§ **Problem 1**
The nncode build instructions say there are no runtime dependencies beyond the standard library, yet they also mention testify. In one to three sentences, explain why the two statements do not conflict.
§ **Problem 2**
Echo the nncode build instructions word for word, everything from "go install ./cmd/nncode/" down to "use github.com/stretchr/testify (test-only).".

§ **Source passage**
⟨
Requires Go 1.26 or newer (see go.mod). No runtime dependencies beyond the standard library.

git clone <repo-url> nncode
cd nncode
go build -o nncode ./cmd/nncode/   # produces ./nncode in the repo root
./nncode

To install into $GOBIN (typically ~/go/bin):

go install ./cmd/nncode/

Development

go vet ./...                   # static analysis
golangci-lint fmt ./...        # format imports and code
golangci-lint run ./...        # strict lint (default: all linters)
go test ./...                  # run tests
go build -o nncode ./cmd/nncode/

Tests use github.com/stretchr/testify (test-only).
⟩
§ **Provided information**
⟨
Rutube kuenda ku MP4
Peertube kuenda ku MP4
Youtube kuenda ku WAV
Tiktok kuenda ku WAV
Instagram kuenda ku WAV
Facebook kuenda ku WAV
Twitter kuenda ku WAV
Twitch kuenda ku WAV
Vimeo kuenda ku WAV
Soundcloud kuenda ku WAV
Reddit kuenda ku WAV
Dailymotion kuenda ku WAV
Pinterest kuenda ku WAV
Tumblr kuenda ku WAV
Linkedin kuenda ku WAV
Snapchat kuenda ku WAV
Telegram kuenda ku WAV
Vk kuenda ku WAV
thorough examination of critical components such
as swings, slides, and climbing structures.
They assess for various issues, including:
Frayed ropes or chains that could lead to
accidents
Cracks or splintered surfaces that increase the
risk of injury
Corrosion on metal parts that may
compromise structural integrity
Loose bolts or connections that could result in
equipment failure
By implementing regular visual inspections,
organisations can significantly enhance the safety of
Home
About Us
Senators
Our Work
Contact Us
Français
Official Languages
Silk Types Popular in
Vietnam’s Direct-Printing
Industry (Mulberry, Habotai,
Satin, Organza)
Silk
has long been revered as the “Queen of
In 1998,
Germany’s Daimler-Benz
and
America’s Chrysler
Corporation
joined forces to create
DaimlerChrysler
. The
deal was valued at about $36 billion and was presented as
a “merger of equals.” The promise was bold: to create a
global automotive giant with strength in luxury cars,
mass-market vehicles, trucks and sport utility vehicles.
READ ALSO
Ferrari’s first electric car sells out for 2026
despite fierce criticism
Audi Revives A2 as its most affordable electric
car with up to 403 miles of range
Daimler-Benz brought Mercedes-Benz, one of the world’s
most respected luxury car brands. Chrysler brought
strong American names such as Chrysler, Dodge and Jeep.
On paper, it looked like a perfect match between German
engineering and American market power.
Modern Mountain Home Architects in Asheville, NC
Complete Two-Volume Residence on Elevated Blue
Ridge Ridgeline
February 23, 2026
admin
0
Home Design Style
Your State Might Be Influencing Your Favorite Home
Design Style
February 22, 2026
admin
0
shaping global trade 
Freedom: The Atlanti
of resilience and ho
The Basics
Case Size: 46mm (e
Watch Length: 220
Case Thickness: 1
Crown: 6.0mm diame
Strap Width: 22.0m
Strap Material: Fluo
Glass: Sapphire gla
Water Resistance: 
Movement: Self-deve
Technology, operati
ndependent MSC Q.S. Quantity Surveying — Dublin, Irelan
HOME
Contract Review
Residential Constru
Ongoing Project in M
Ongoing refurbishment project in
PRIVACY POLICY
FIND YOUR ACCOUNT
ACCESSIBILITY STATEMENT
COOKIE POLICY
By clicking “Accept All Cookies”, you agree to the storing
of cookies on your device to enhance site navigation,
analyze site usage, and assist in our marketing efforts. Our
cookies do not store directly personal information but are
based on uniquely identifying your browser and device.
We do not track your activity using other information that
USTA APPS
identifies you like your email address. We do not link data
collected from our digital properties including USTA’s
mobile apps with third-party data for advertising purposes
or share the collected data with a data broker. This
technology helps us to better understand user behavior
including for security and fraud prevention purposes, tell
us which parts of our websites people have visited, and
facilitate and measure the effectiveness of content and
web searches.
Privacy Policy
⟩
§ **Response 1**
The instructions mark github.com/stretchr/testify as test-only, because only the tests use it. Since it is not needed to run nncode, the program still has no runtime dependencies beyond the standard library.

§ **Response 2**
go install ./cmd/nncode/

Development

go vet ./...                   # static analysis
golangci-lint fmt ./...        # format imports and code
golangci-lint run ./...        # strict lint (default: all linters)
go test ./...                  # run tests
go build -o nncode ./cmd/nncode/

Tests use github.com/stretchr/testify (test-only).